WRITTEN PROBLEM
Copy every line of the data below word for word, leaving out the pictures.

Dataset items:
- - -
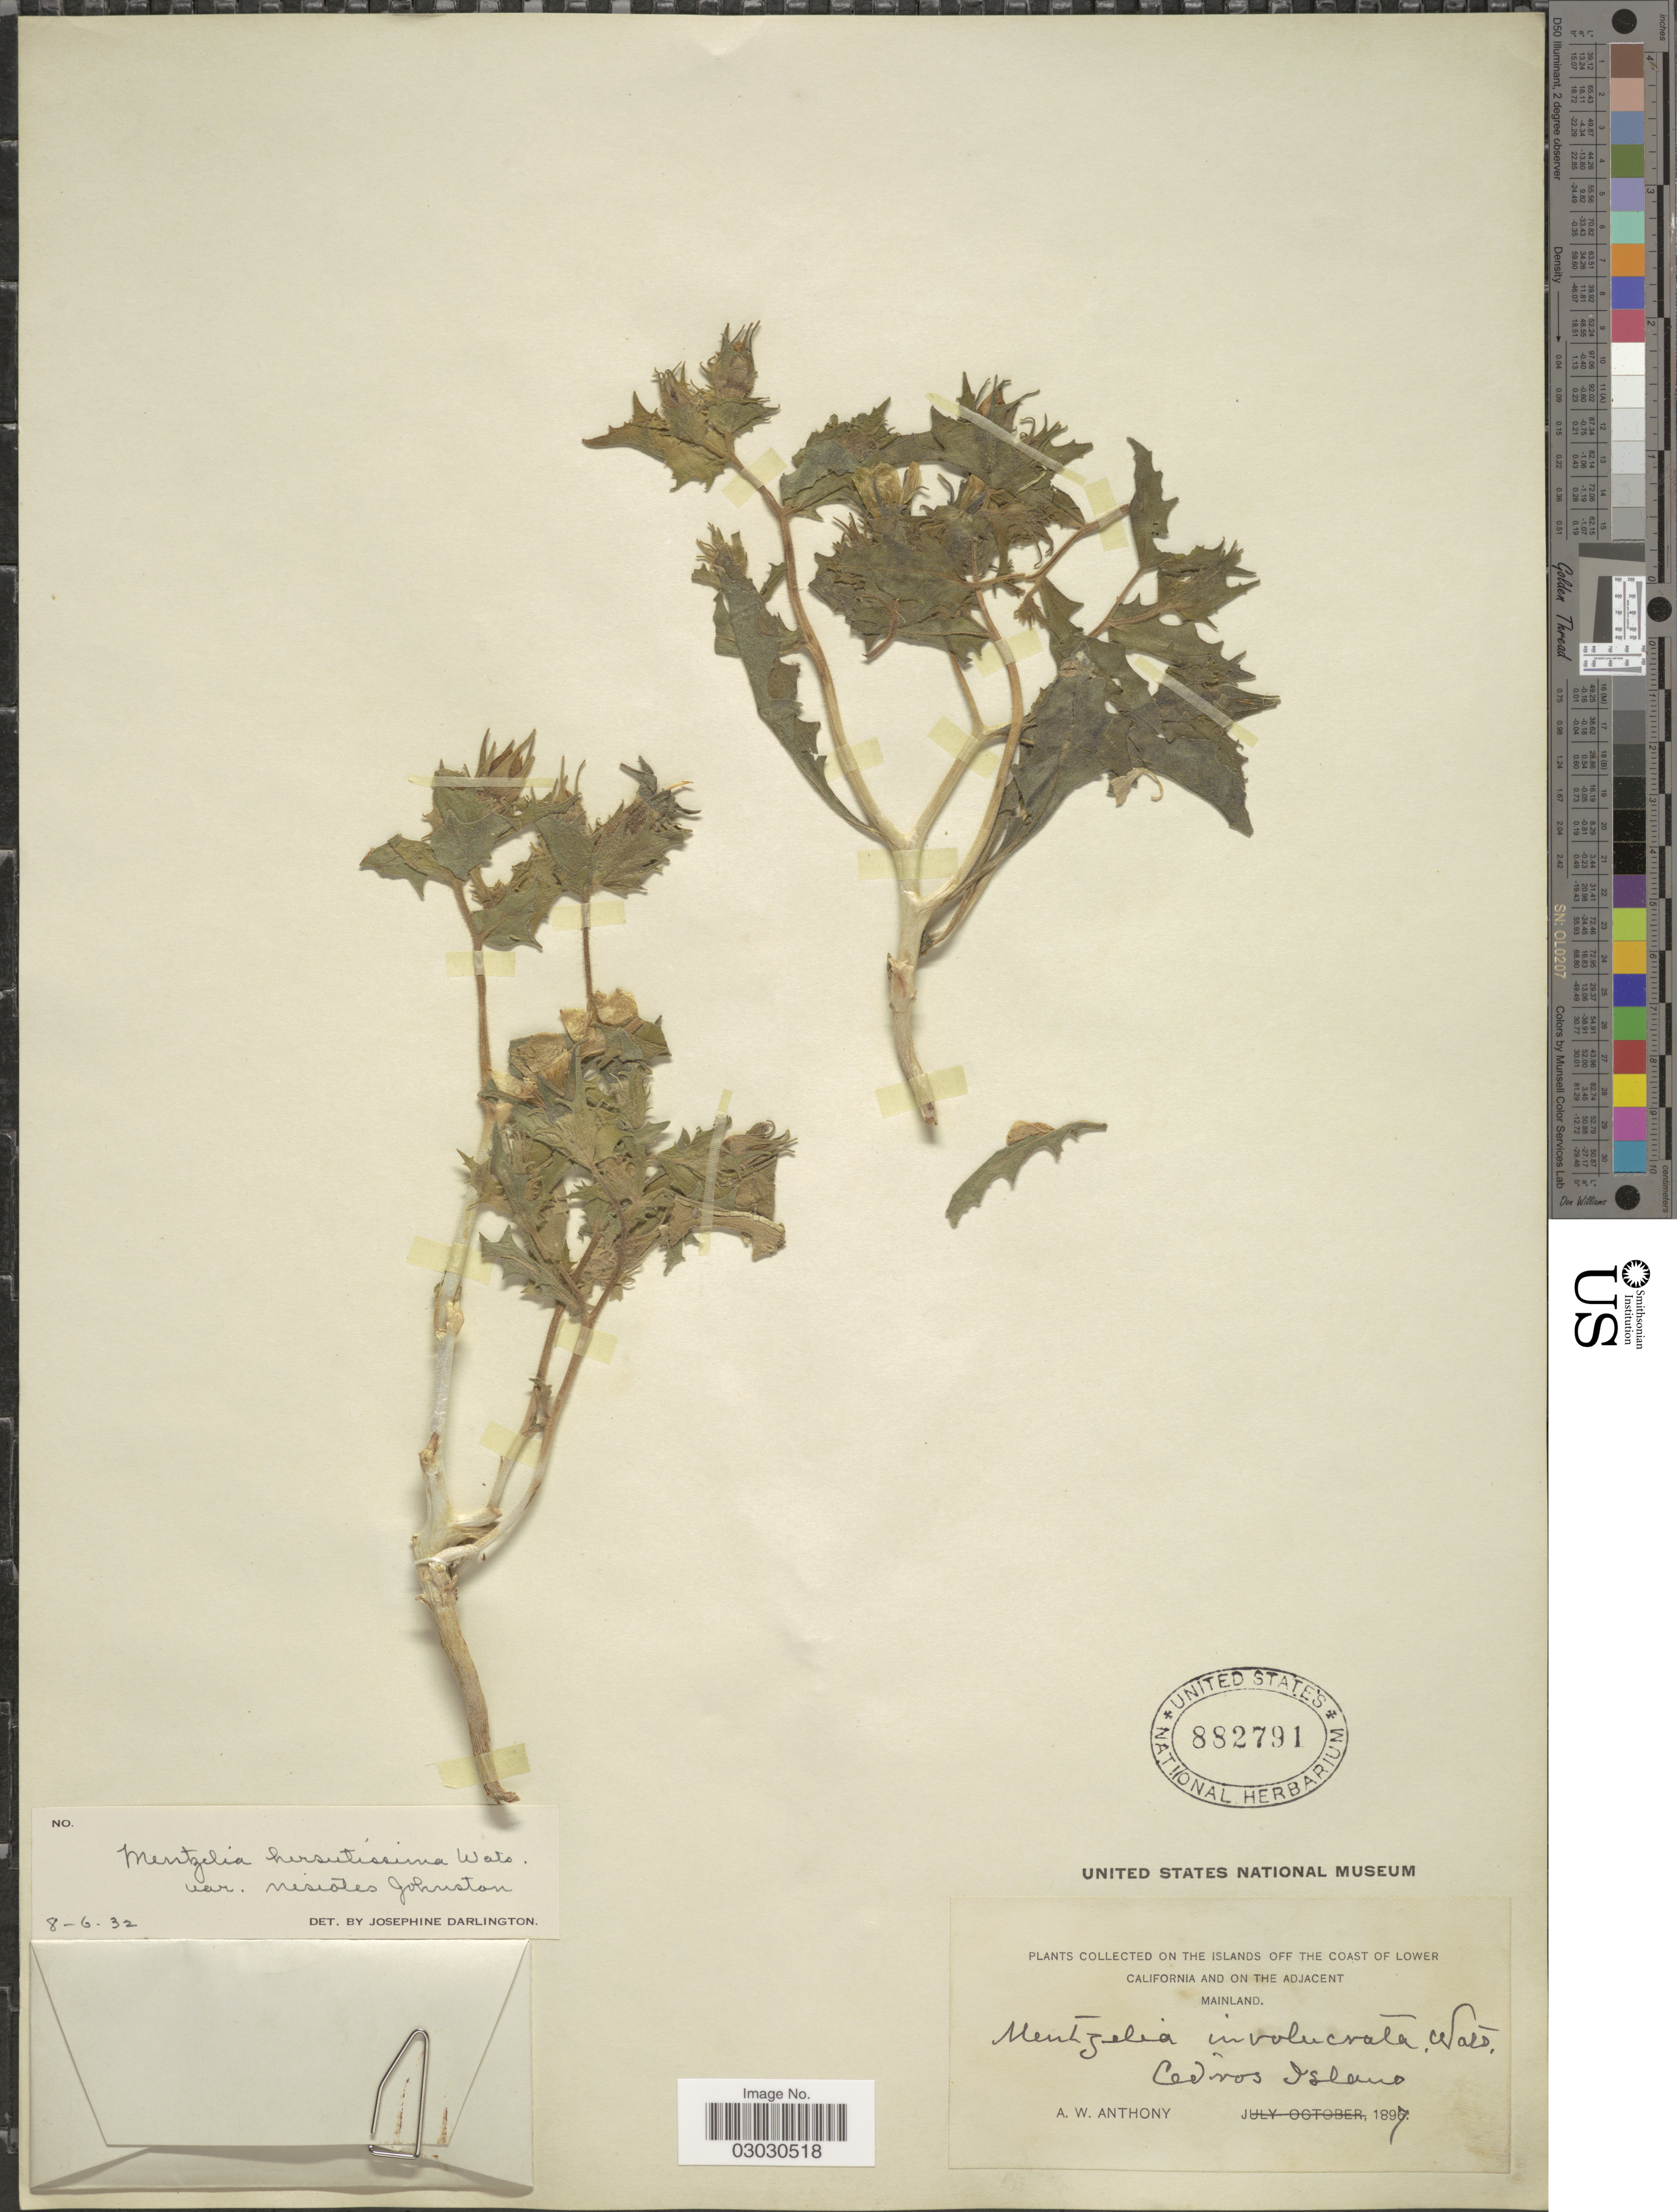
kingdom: Plantae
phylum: Tracheophyta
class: Magnoliopsida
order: Cornales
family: Loasaceae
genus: Mentzelia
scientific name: Mentzelia hirsutissima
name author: S. Watson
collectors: A. W. Anthony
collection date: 1897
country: Mexico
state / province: Baja California Norte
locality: On the islands off the coast of Lower California and on the adjacent Mainland. Cedros Island.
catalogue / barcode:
- - -
THE REPLY
kingdom: Plantae
phylum: Tracheophyta
class: Magnoliopsida
order: Cornales
family: Loasaceae
genus: Mentzelia
scientific name: Mentzelia hirsutissima
name author: S. Watson
collectors: A. W. Anthony
collection date: 1897
country: Mexico
state / province: Baja California Norte
locality: On the islands off the coast of Lower California and on the adjacent Mainland. Cedros Island.
catalogue / barcode:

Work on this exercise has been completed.